Moore’s Law is generating a lot of animated discussion these days. Described first in a 1965 paper written by Intel Corp. co-founder Gordon Moore, the axiom predicts that the number of transistors that can be squeezed onto a computer’s integrated circuit board doubles every two years or so. Moore said that computing power would expand at that pace for a decade.
He was right and then some. Moore’s Law has held true in chip manufacture for 45 years. The newest models at Intel , IBM and Qualcomm , in fact, are threatening to blow past Moore’s Law, with size and power improvements that exceed even the blistering pace he predicted. Among the latest doodads: a 3-D chip unveiled by Intel in May that has conducting channels that stick up slightly, allowing electrons to move up and down, as well as left and right.
Yet silicon is a physical thing, governed by physical laws.
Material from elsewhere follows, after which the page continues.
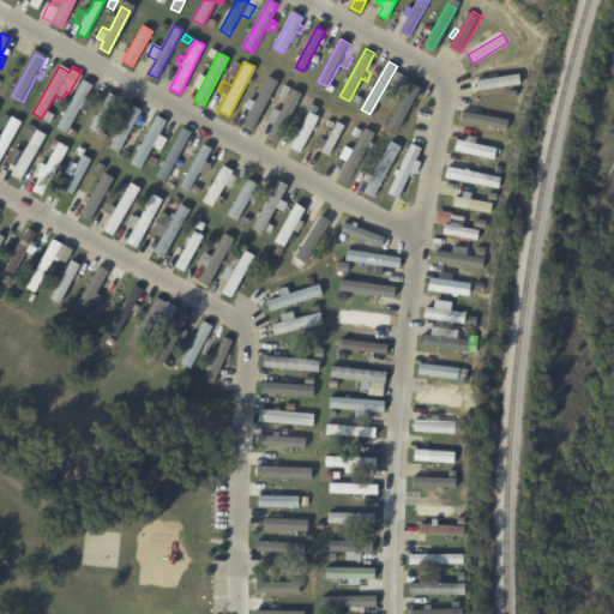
[(238,70),(233,78),(227,74),(230,66),(238,70)]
At some point, when transistors have shrunk to the size of atoms, it will be impossible to make them any smaller. That physical limit suggests that the growth rate of computing power will slow and hit the wall. Depending on which theorist you ask, Moore’s Law will likely hit its expiry date between 2015 and 2020.
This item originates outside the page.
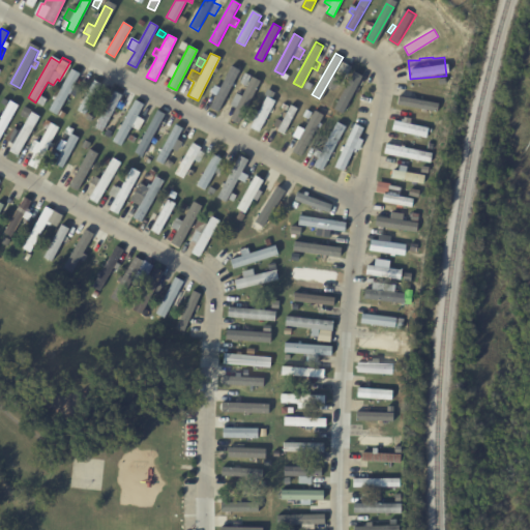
[(240,70),(217,112),(210,108),(232,66),(240,70)]
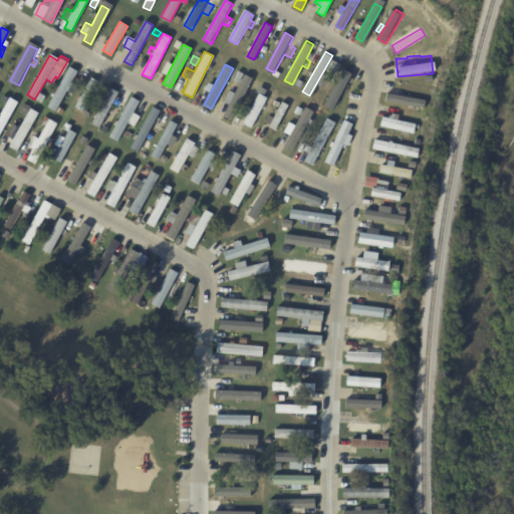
[(77,71),(55,111),(47,106),(69,66),(77,71)]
Should we care? Absolutely, argues Michio Kaku in his latest book, The Physics of the Future. An esteemed American physicist and co-founder of string field theory, Kaku writes that our future economic prosperity will pivot on the discovery of a suitable replacement for silicon. This is where much of the recent animated discussion comes from. It’s focused on new research out of Cavendish Laboratories, the department of physics at Cambridge University. A study published in July provided new insights into “spintronics,” a potentially revolutionary new way of transferring information. Conventional electronics rely on harnessing the charge of electrons. Spintronics depends, instead, on manipulating an electron’s spin, and transforming it into a so-called spin current, which can then be used to store and transfer information in a way that generates little or no heat.
Obstacles remain, including harnessing enough spin current to meet the electricity requirements of existing computers and devices. There’s also work to be done to integrate spin current with existing semiconductor technology. Still, the idea is intriguing and would, if commercialized, offer a way of climbing back on Moore’s exponential growth curve even after reaching silicon’s limits.
Of course, if the idea of computers operating without electricity or batteries seems like science fiction, it’s nothing compared to what some theorists foresee if computing power keeps growing exponentially for decades. One concern is that we will develop computers that are more intelligent than humans. This is called “technological singularity,” where we pass a point beyond which the future may become impossible to understand.
Supercomputers could enable an “intelligence explosion,” says futurist Ray Kurzweil. Once those computers learn to evolve, they may choose a future not at all to our liking—cyborgs and all. As artificial intelligence theorist Eliezer Yudkowsky memorably put it: “The AI does not hate you, nor does it love you, but you are made out of atoms which it can use for something else.”
Perhaps our best hope is that 25-year Silicon Valley veteran Martin Ford is right. In his book The Lights in the Tunnel: Automation, Accelerating Technology and the Economy of the Future, Ford predicts a “technology paradox” that might precede singularity: So many jobs in the economy are automated that consumer demand plummets, destroying the incentive to invest in the technologies necessary to bring the singularity about.
Not a great outcome, but better than choosing between technological stagnation via Moore’s expiry or potential human extinction via its continuance.